2009-05-14

Eurovision trends #2: Who's following Dima?

One of the unwritten rules of this nervous marketing experiment that is Eurovision is that each time a country wins the contest a bunch of other countries try to copy it. (I detailed the the past few copycat years in this post last time around.) This makes the 2009 contest a bit of a dilemma, because the trend seems to have been suddenly broken: there are no obvious candidates that are formulaic copies of last year's winner.

If you don't remember Dima Bilan's "Believe", it was a mid-tempo ballad in the Walt Disney vein, underpinned by a rather clever and harmonically driving beat which supposedly Timbaland had laid a hand to. I had it in my top ten. So why hasn't anyone tried to copy the concept straight off? The only vaguely Timbaland thing in the contest is the intro to the Albanian entry, which sounds a lot like a Timbo production circa ten years ago:

Keisi Tola - Carry Me In Your Dreams


Pity it then proceeds to become generic pumping mainstream for the rest of the track. (A short section near the end provides a tantalising glimpse of how great the track could have been if they'd kept it up.) However fun the intro is, though, it's obviously the inspiration isn't anywhere near "Believe".

One thing to consider is that, maybe, the influence lies beyond the mere music. Take the idea of the blue-lit background. "Believe" had it, and this year seemingly every ballad has followed suit: Croatia, Denmark, Lithuania, Estonia, Malta, Iceland, Israel, Cyprus, Poland... That would be a visual connection. Then there's a celebrity connection - last year Dima featured ice skater Evgeni Plushenko, this year Britain is bringing in Andrew Lloyd Webber, and Germany (apparently!) Dita von Teese.

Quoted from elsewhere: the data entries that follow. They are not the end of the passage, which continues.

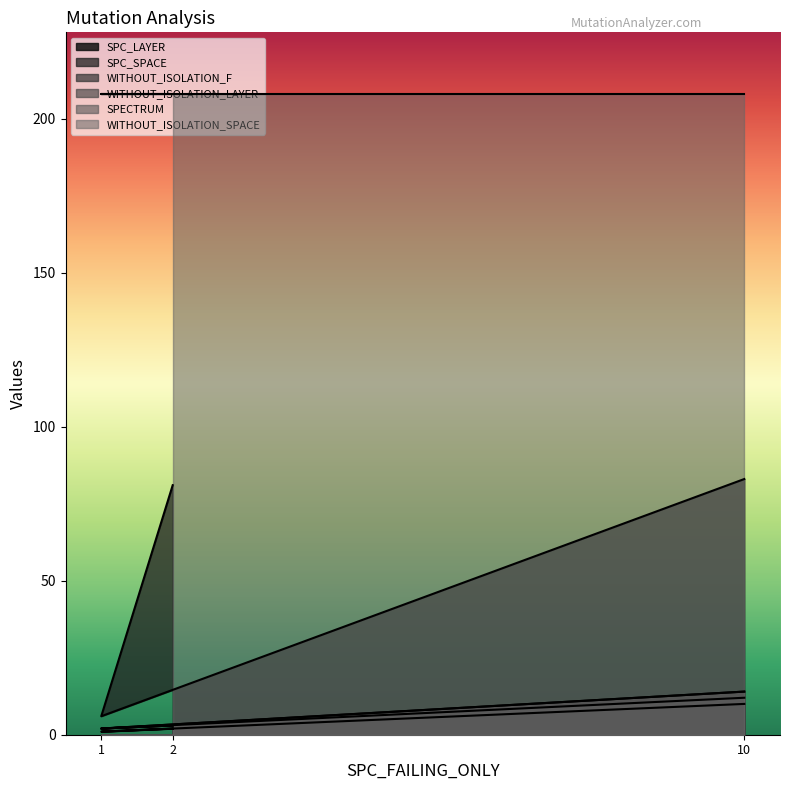

What is the minimum value shown in the chart?

1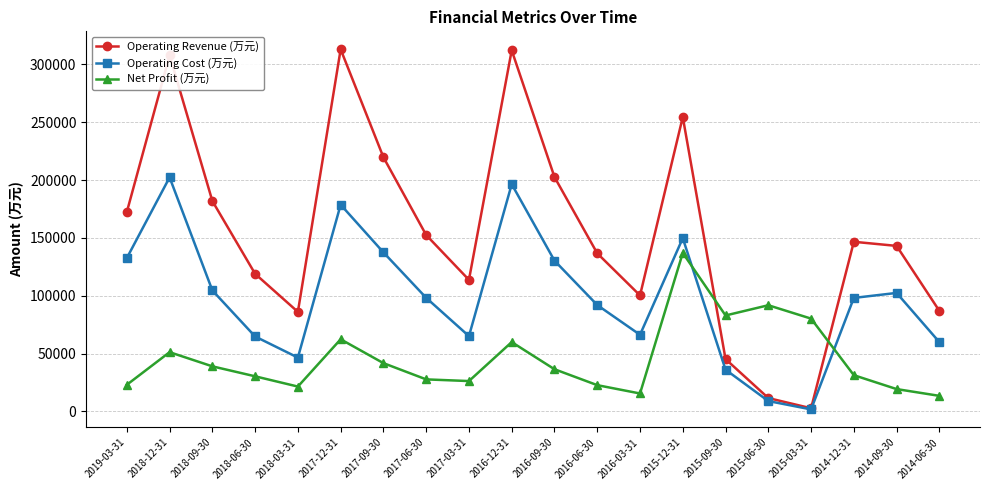

List the series in order of their overall mean, lowest first.

Net Profit (万元), Operating Cost (万元), Operating Revenue (万元)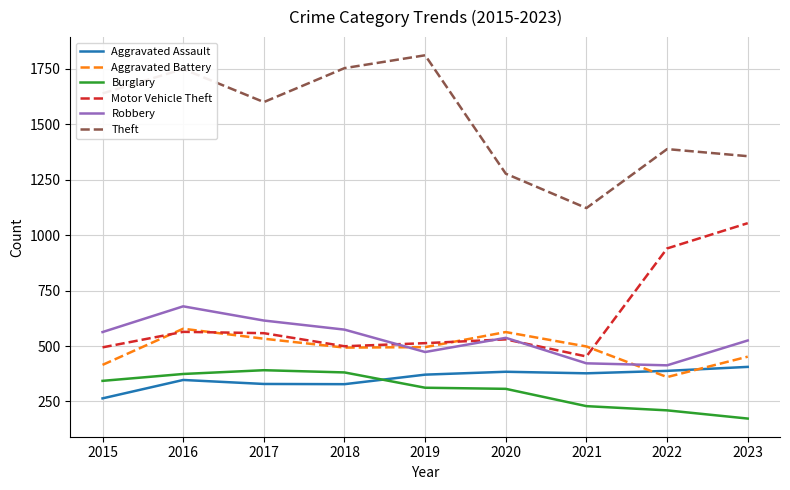

What is the greatest value displayed?

1811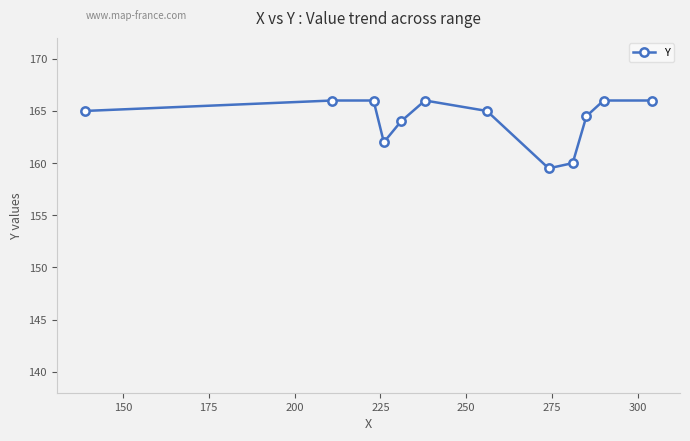

What is the maximum value shown in the chart?

166.0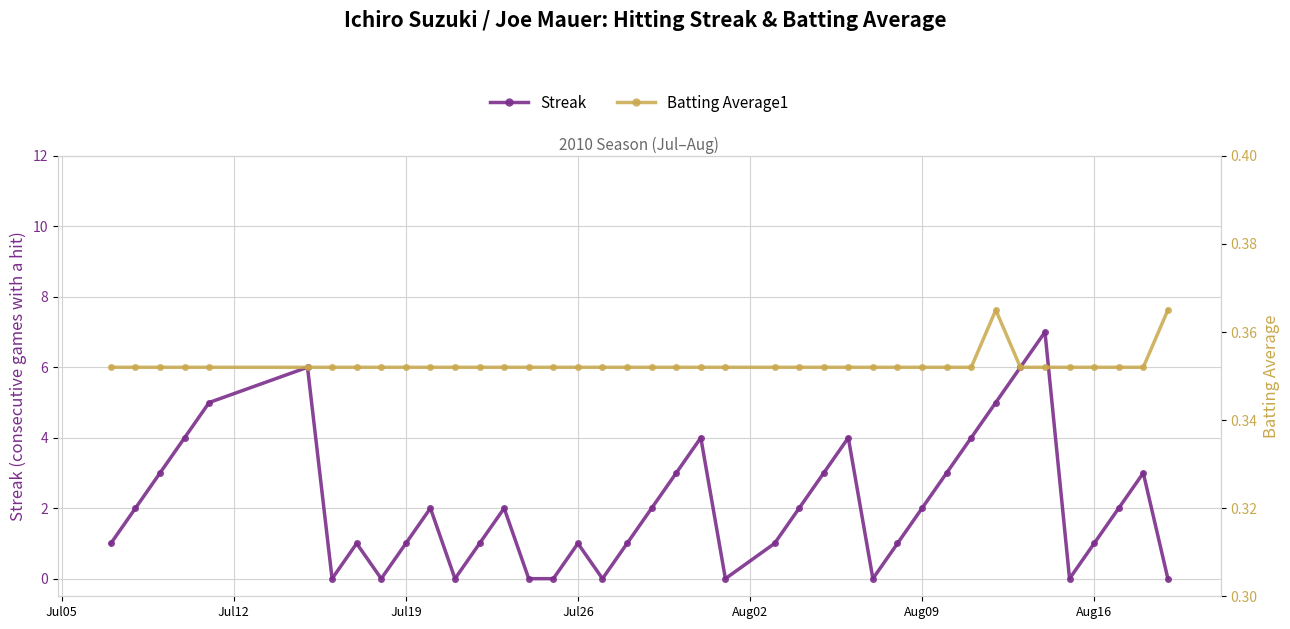

In Streak, how many points are higher than both neighbors (excluding endpoints)?

9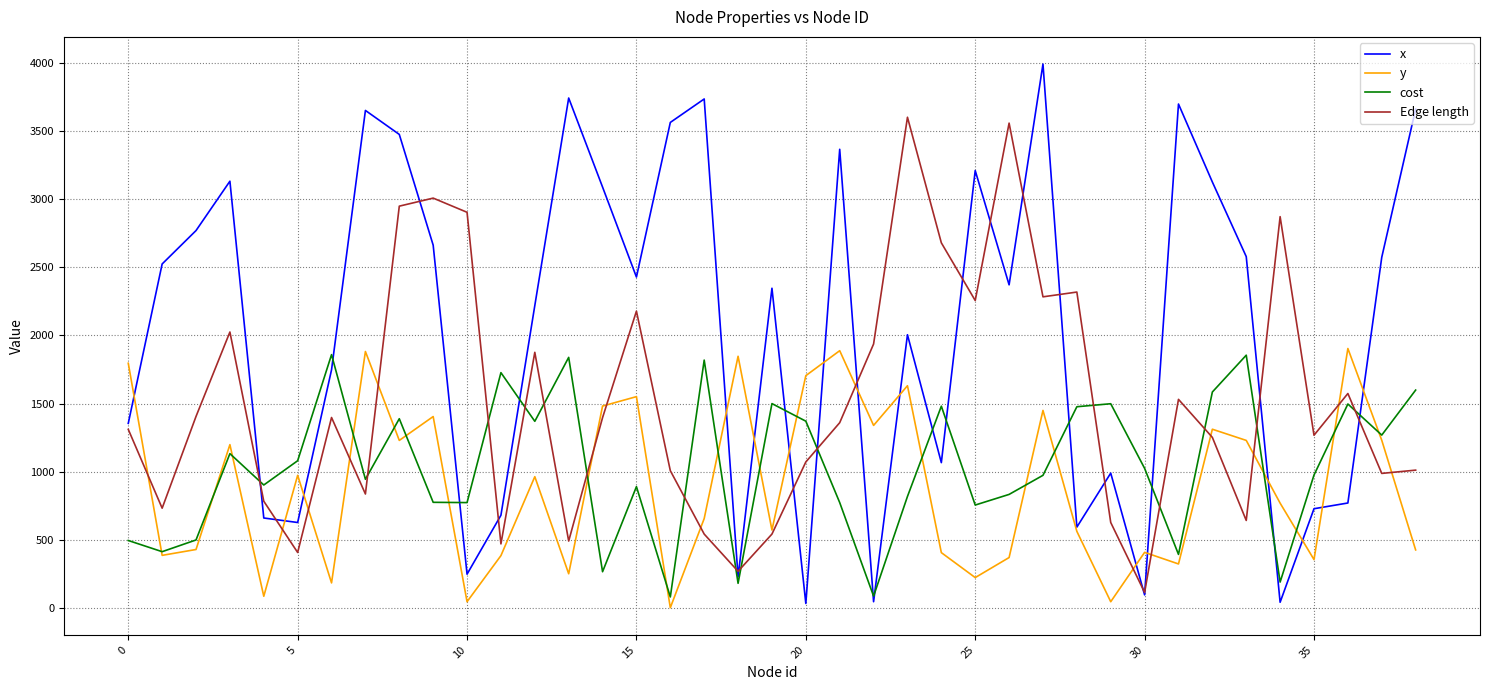

Which series has the widest spread of values?

x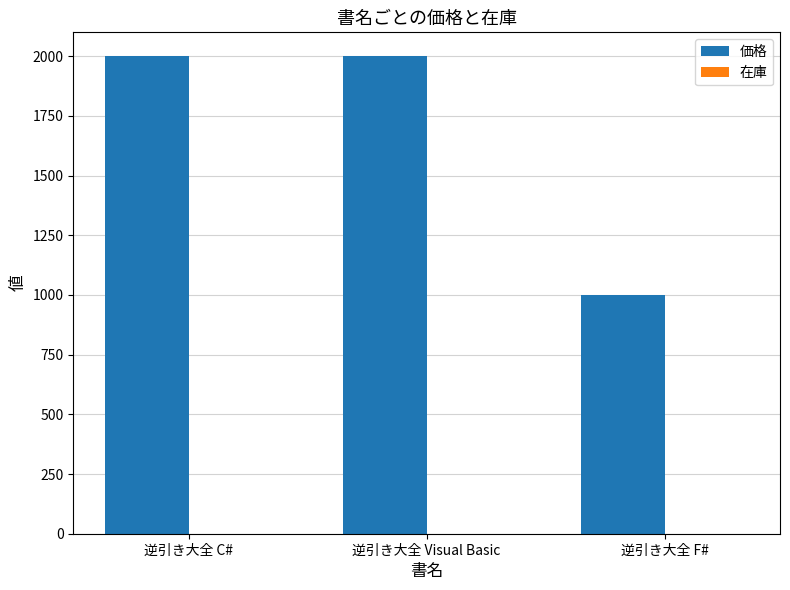

What is the change in value from 逆引き大全 C# to 逆引き大全 F#?

-1000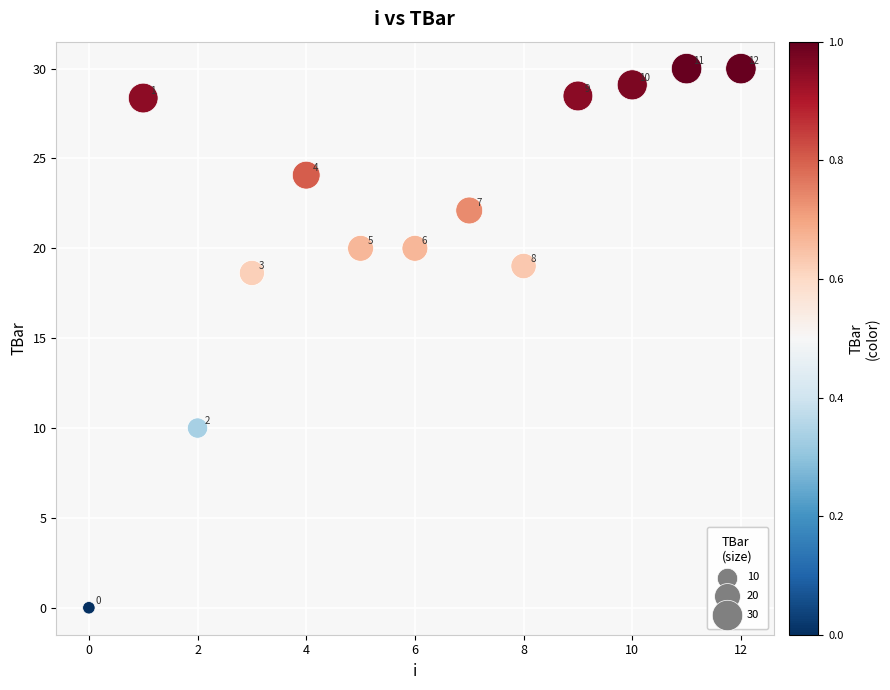

What Y value in the scatter plot is closest to 15?

18.6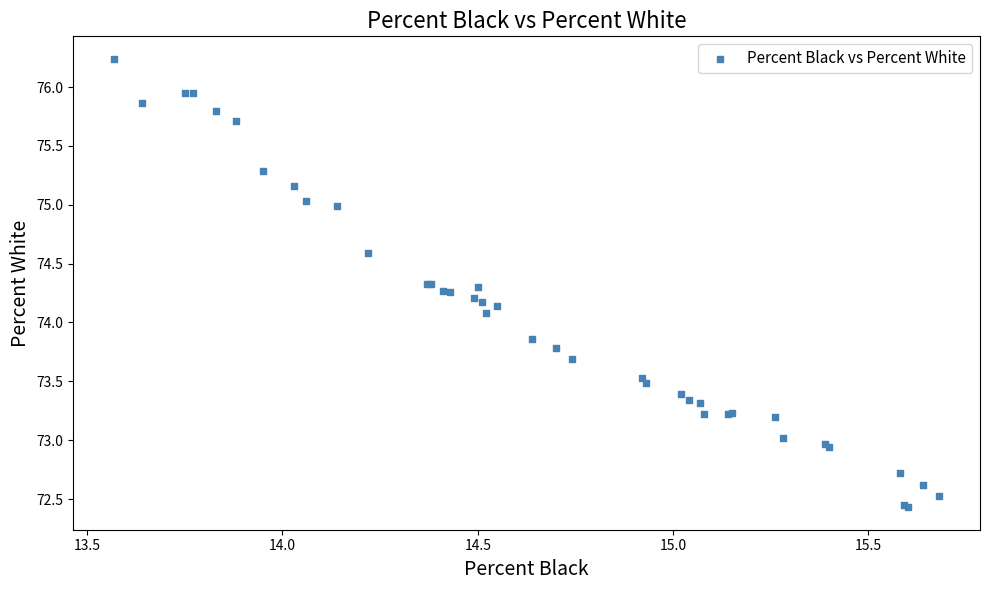

What Y value in the scatter plot is closest to 74?

74.1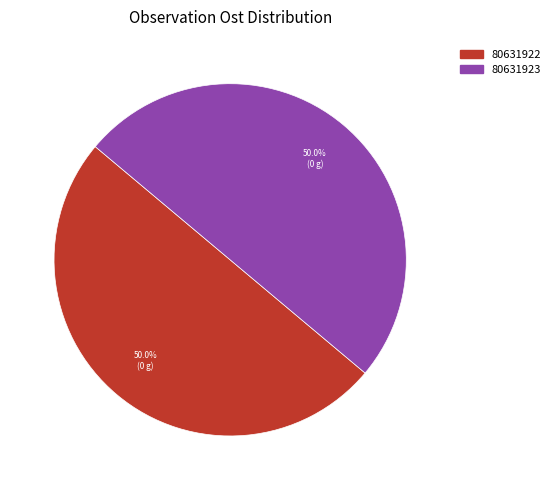

Combined, do 80631923 and 80631922 account for over 50%?

Yes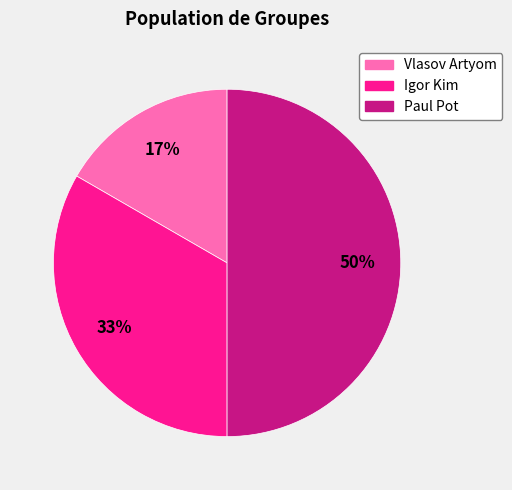

To the nearest percent, what is the combined percentage of Paul Pot and Igor Kim?

83%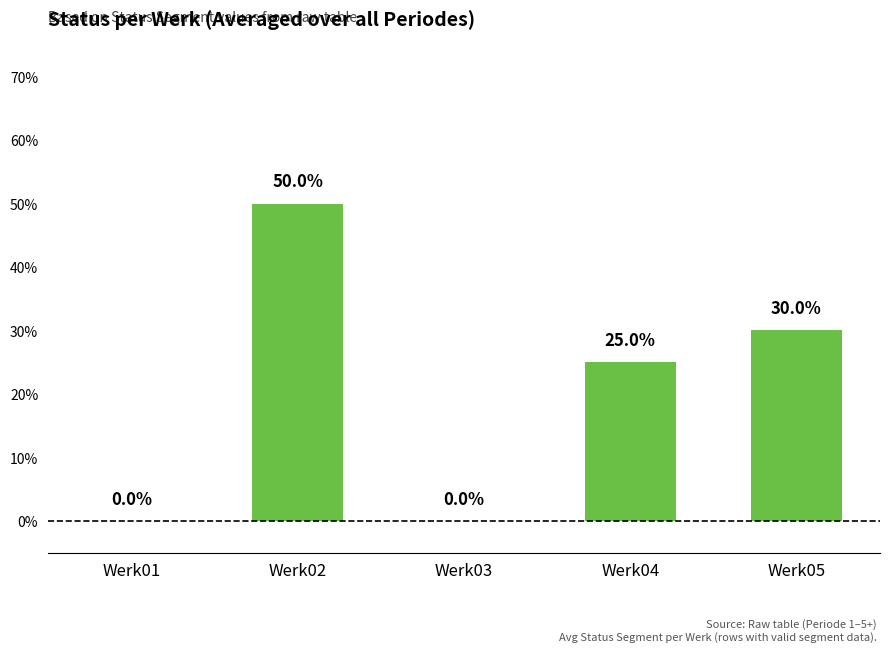

Count the values in the range 0 to 1.

5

Still, not having any major musical connections at all bugs me, and even casting a wider net only a couple of tracks have similar ambitions, at least. Croatia has a bossa-nova beat behind a traditional ballad that chugs along in a similar way. Russia, which like many previous winners desperately cling to the winning idea, at least bears some similarity in the verses. But if I'm going to pick one successor to the "Believe" sound it's going to have to be Estonia:

Urban Symphony - Rändajad



It's probably wont to annoy tastemakers who've compared this track to both Kate Bush and Björk, but the handclaps are there, the harmonics are relatively stable, and there's a fairly freestyle-ish pickiness to the string section. I can definitely get the sort of perpetually delayed feeling off this track that was vaguely suggested last year and which Timbaland does so well. Perhaps the "trendy indie favourite" label on this track is masking its pop qualities?